### Your goal
Recast the records below as a Markdown table with the columns Number and Text, giving each nonblank line its own row, numbered in order. Leave the pictures out.

Start of Block

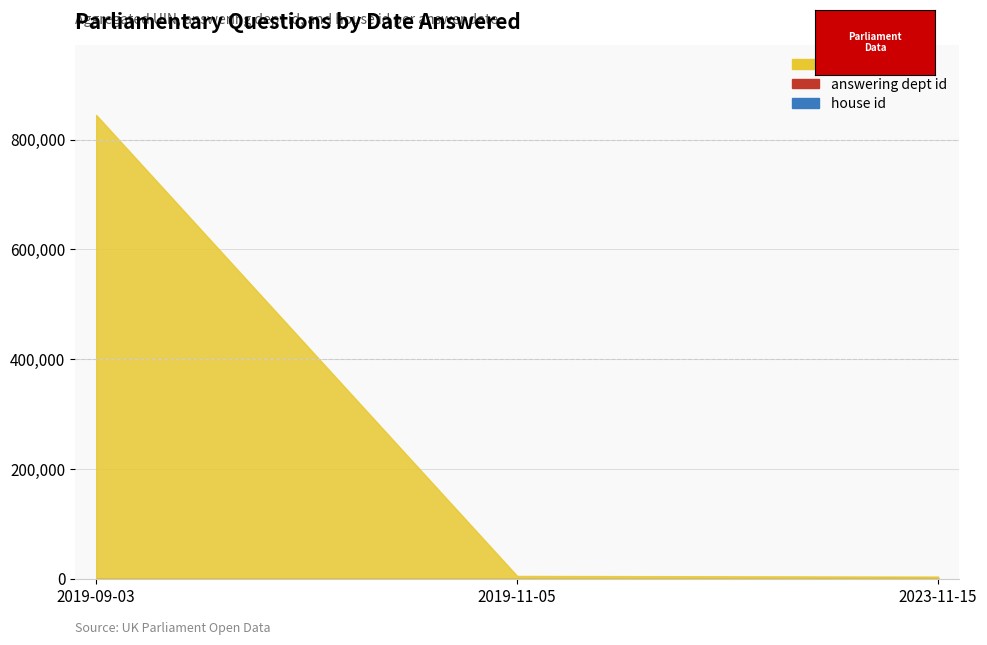

The value of answering dept id at 2019-09-03 is 9. True or false?

True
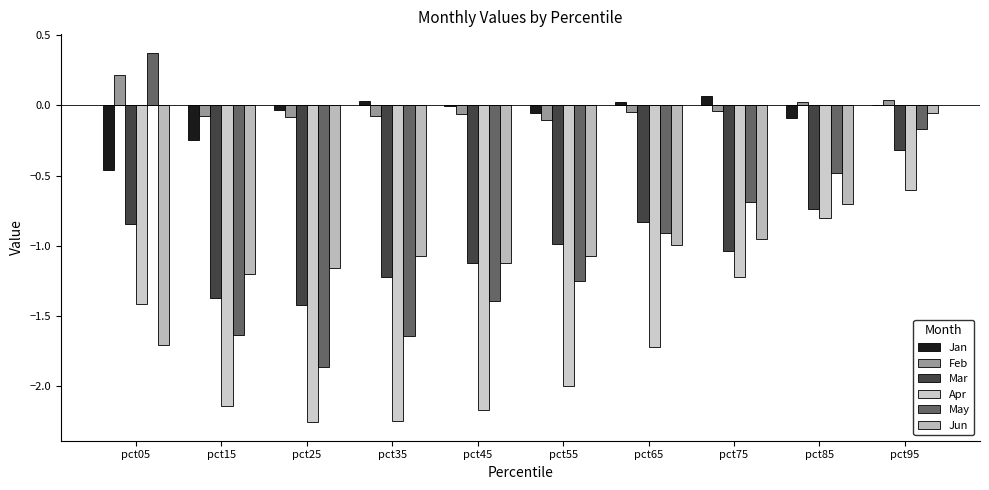

True or false: Jun has a value of -0.2 at pct75.

False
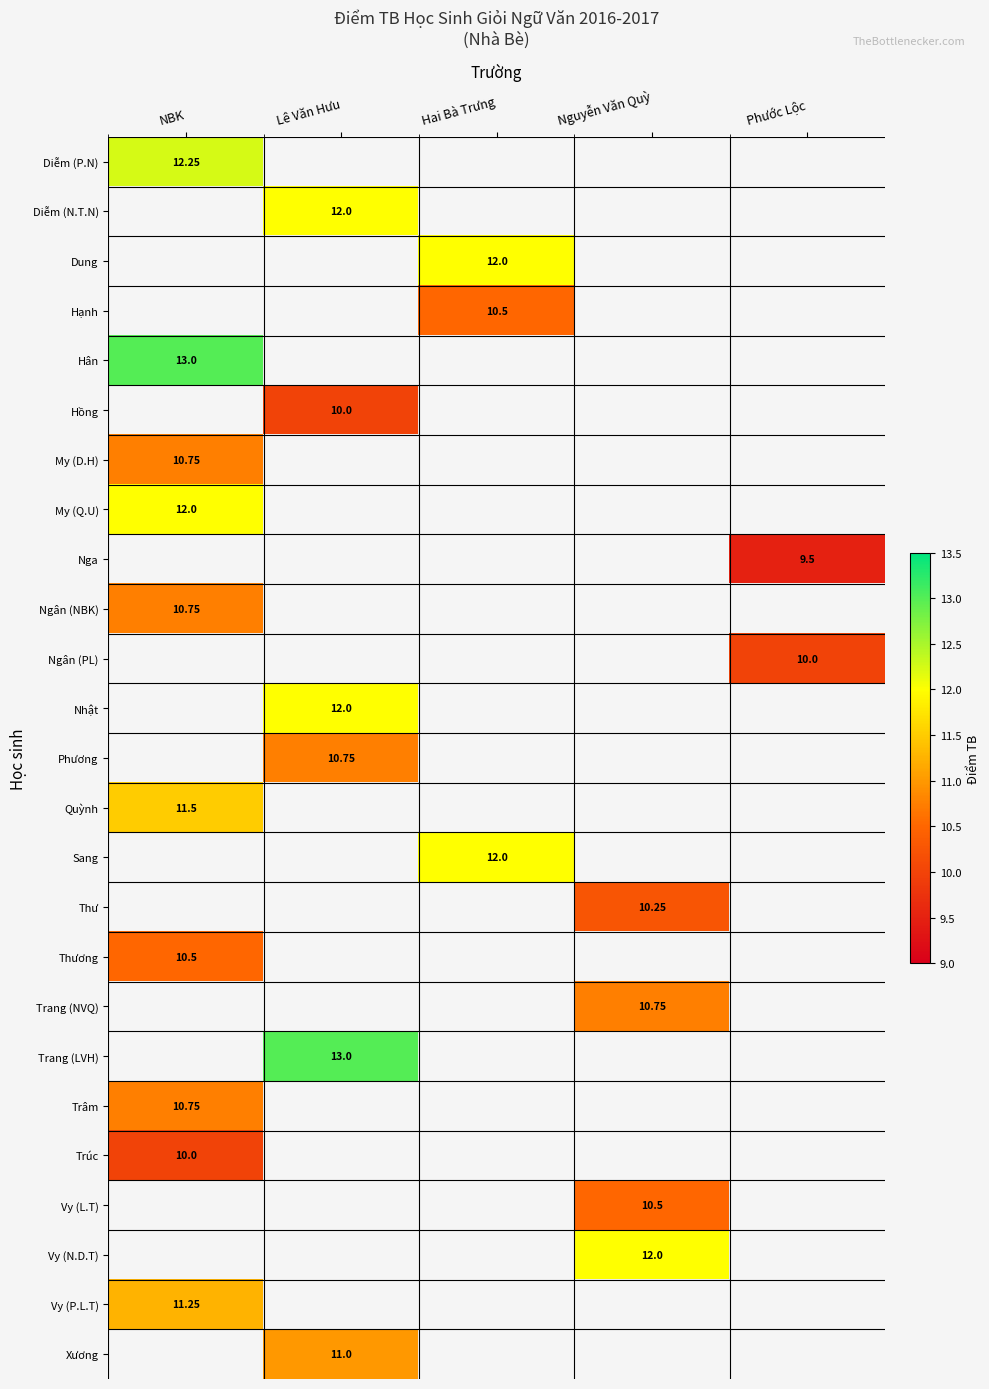

At which label does My (Q.U) reach its minimum?

NBK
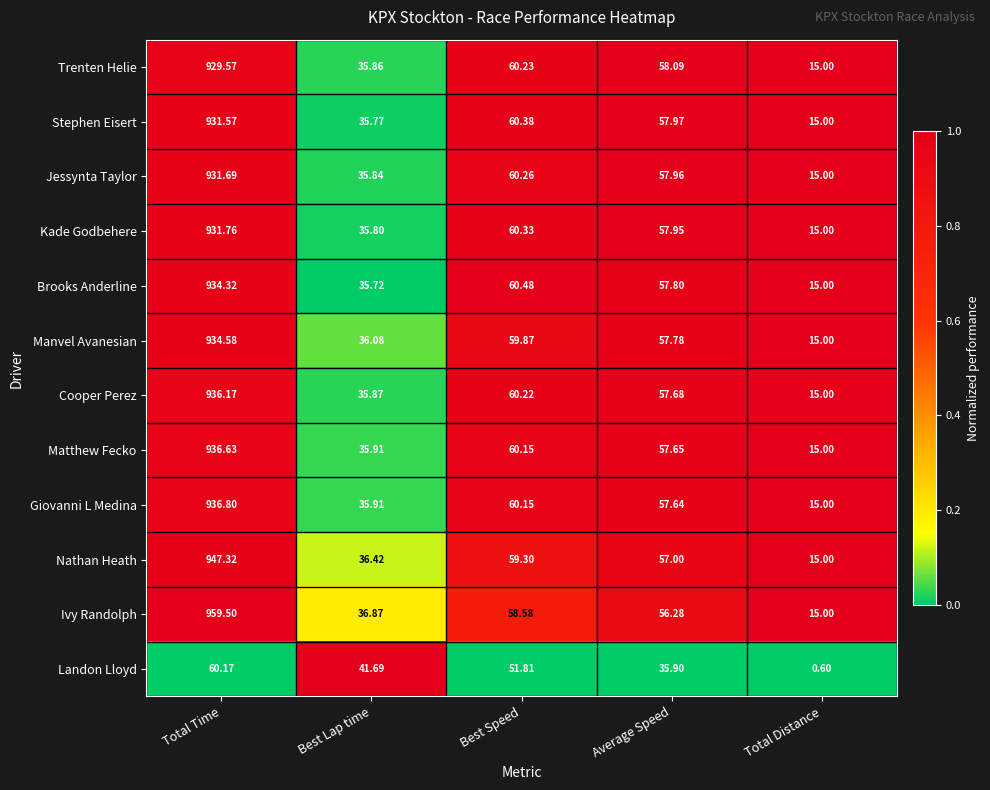

At which category is the sum across all series the highest?

Total Time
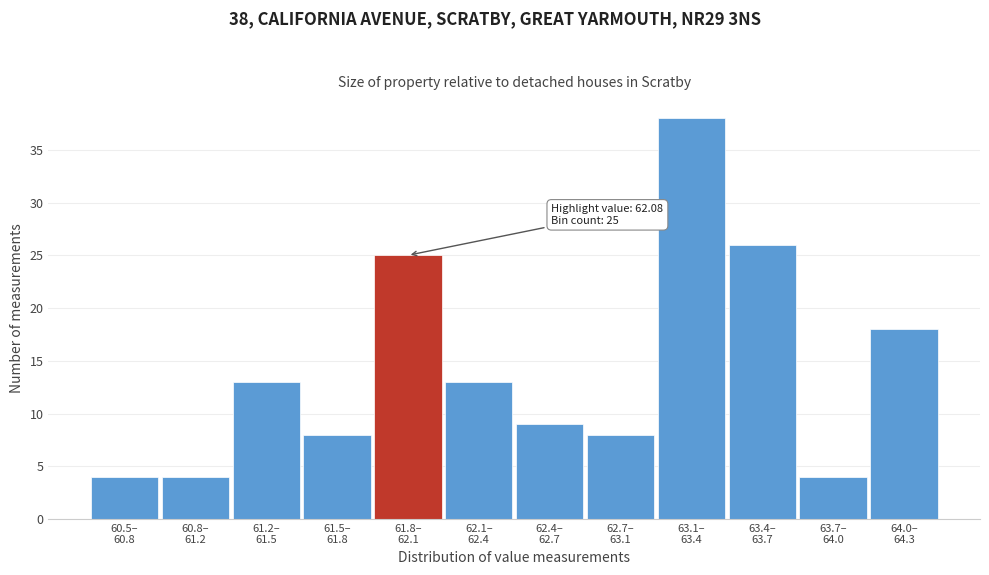

Reading left to right, transcribe all the data shown in this chart.

4	4	13	8	25	13	9	8	38	26	4	18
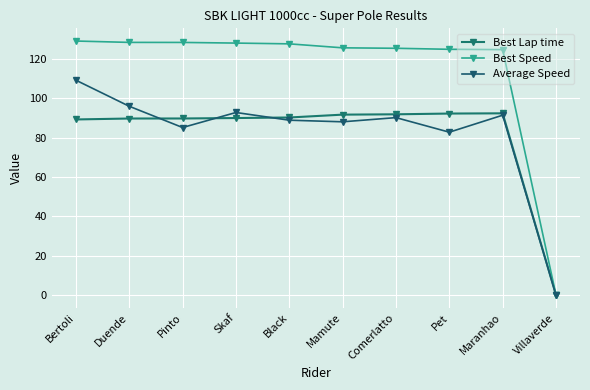

Between Pinto and Maranhao, which series saw the biggest shift?

Average Speed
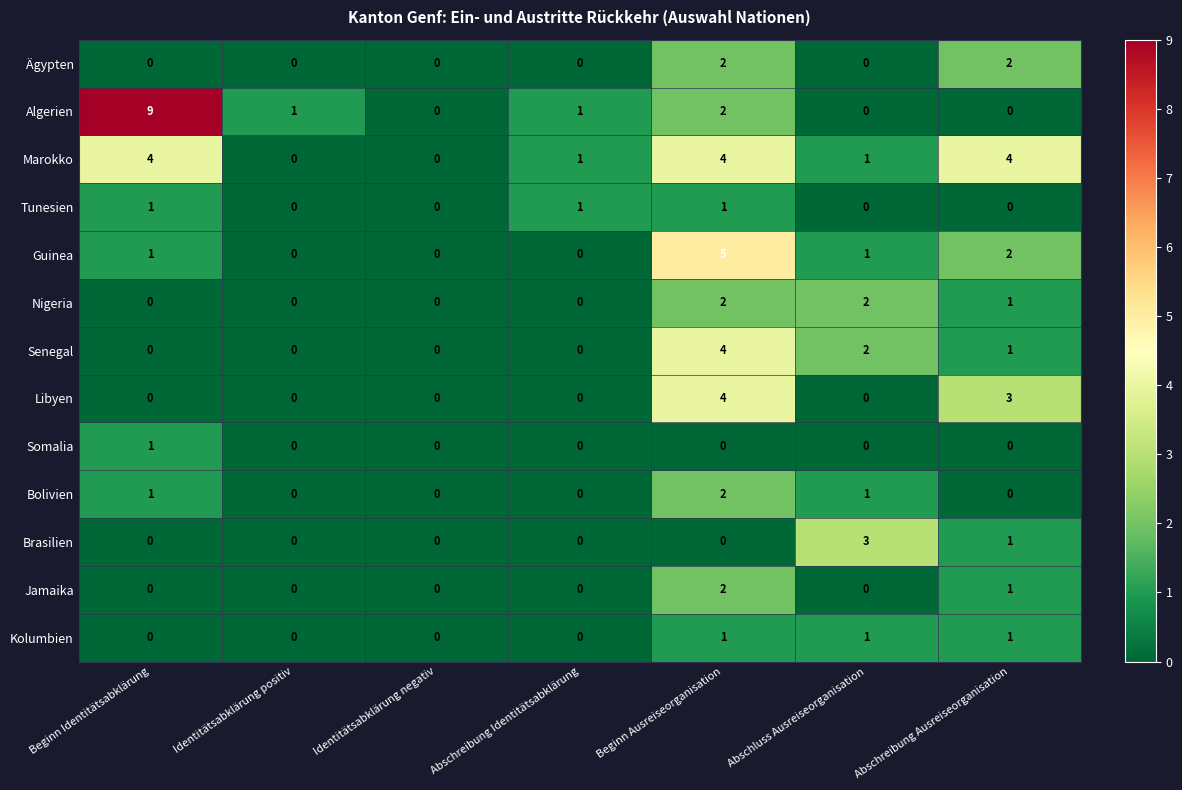

Which series changed the most between Abschreibung Identitätsabklärung and Beginn Ausreiseorganisation?

Guinea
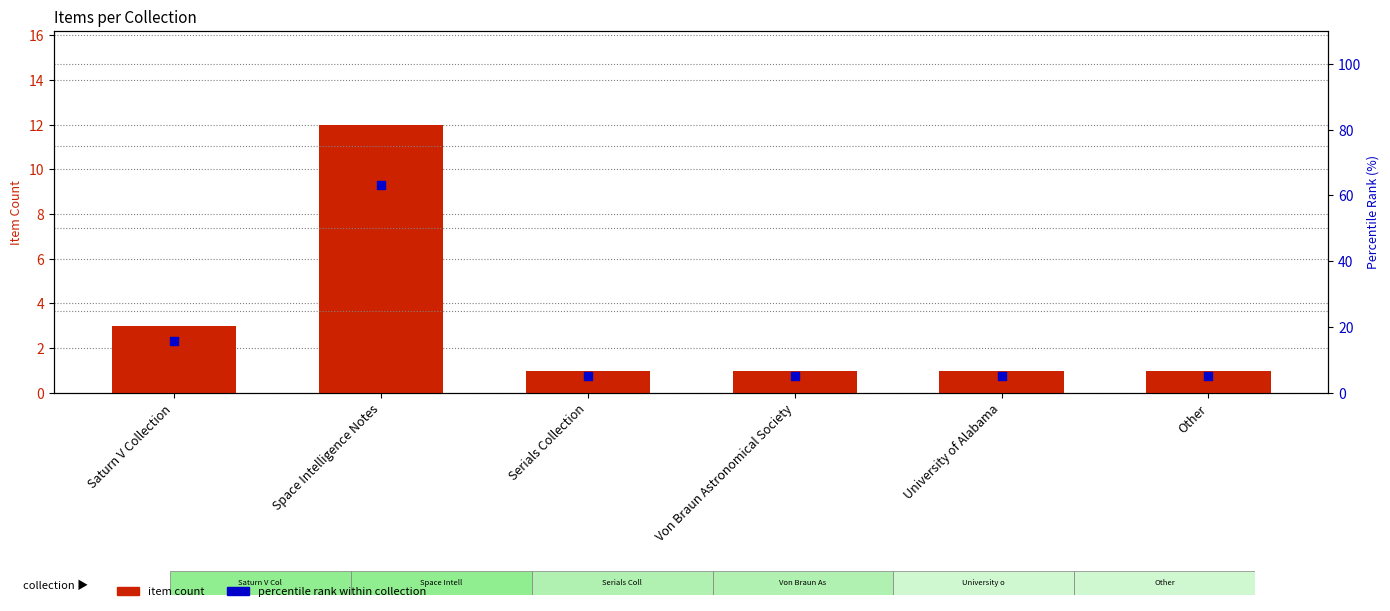

At which category is the sum across all series the highest?

Space Intelligence Notes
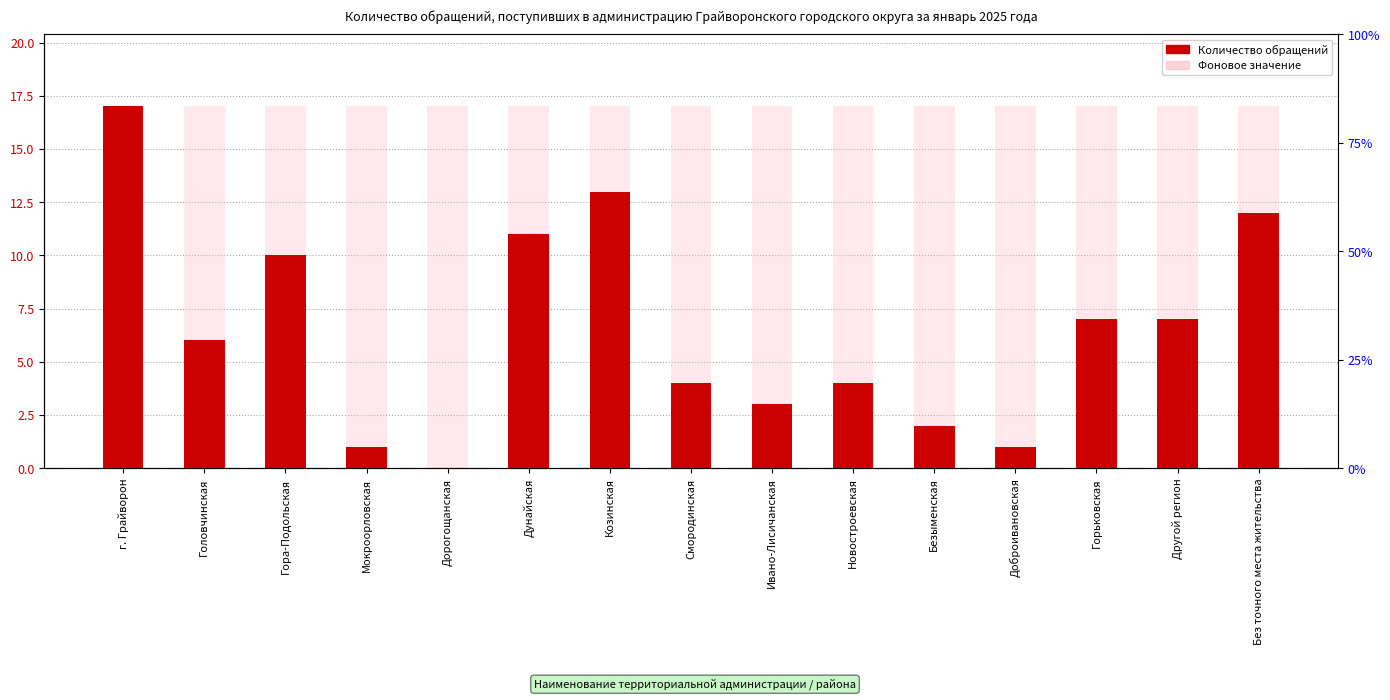

List the labels in order of value, largest first.

г. Грайворон, Козинская, Без точного места жительства, Дунайская, Гора-Подольская, Горьковская, Другой регион, Головчинская, Смородинская, Новостроевская, Ивано-Лисичанская, Безыменская, Мокроорловская, Доброивановская, Дорогощанская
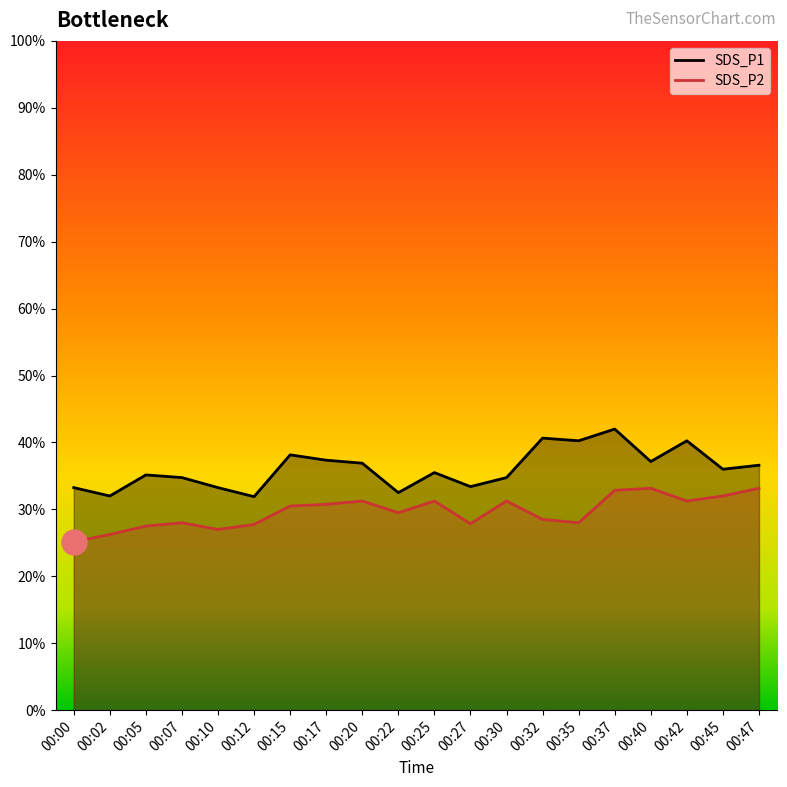

Count the number of data series in this chart.

2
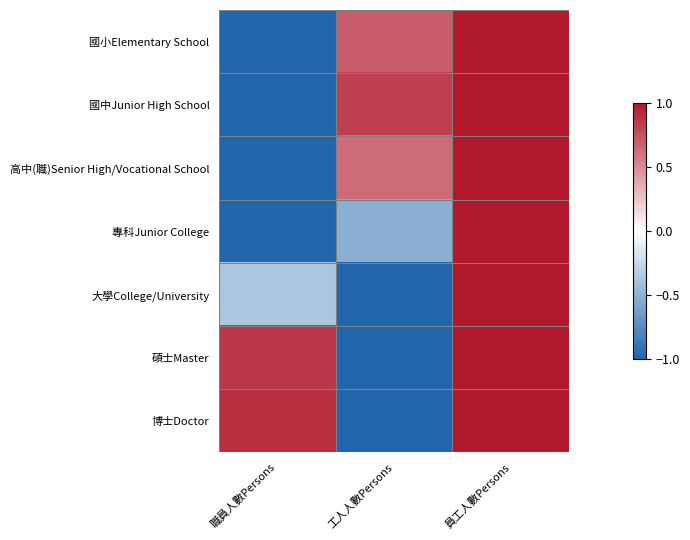

How many categories are shown in the chart?

3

End of Block

### Your response
| Number | Text |
|---|---|
| 1 | The value of answering dept id at 2019-09-03 is 9. True or false? |
| 2 | True |
| 3 | True or false: Jun has a value of -0.2 at pct75. |
| 4 | False |
| 5 | At which label does My (Q.U) reach its minimum? |
| 6 | NBK |
| 7 | At which category is the sum across all series the highest? |
| 8 | Total Time |
| 9 | Reading left to right, transcribe all the data shown in this chart. |
| 10 | 4	4	13	8	25	13	9	8	38	26	4	18 |
| 11 | Between Pinto and Maranhao, which series saw the biggest shift? |
| 12 | Average Speed |
| 13 | Which series changed the most between Abschreibung Identitätsabklärung and Beginn Ausreiseorganisation? |
| 14 | Guinea |
| 15 | At which category is the sum across all series the highest? |
| 16 | Space Intelligence Notes |
| 17 | List the labels in order of value, largest first. |
| 18 | г. Грайворон, Козинская, Без точного места жительства, Дунайская, Гора-Подольская, Горьковская, Другой регион, Головчинская, Смородинская, Новостроевская, Ивано-Лисичанская, Безыменская, Мокроорловская, Доброивановская, Дорогощанская |
| 19 | Count the number of data series in this chart. |
| 20 | 2 |
| 21 | How many categories are shown in the chart? |
| 22 | 3 |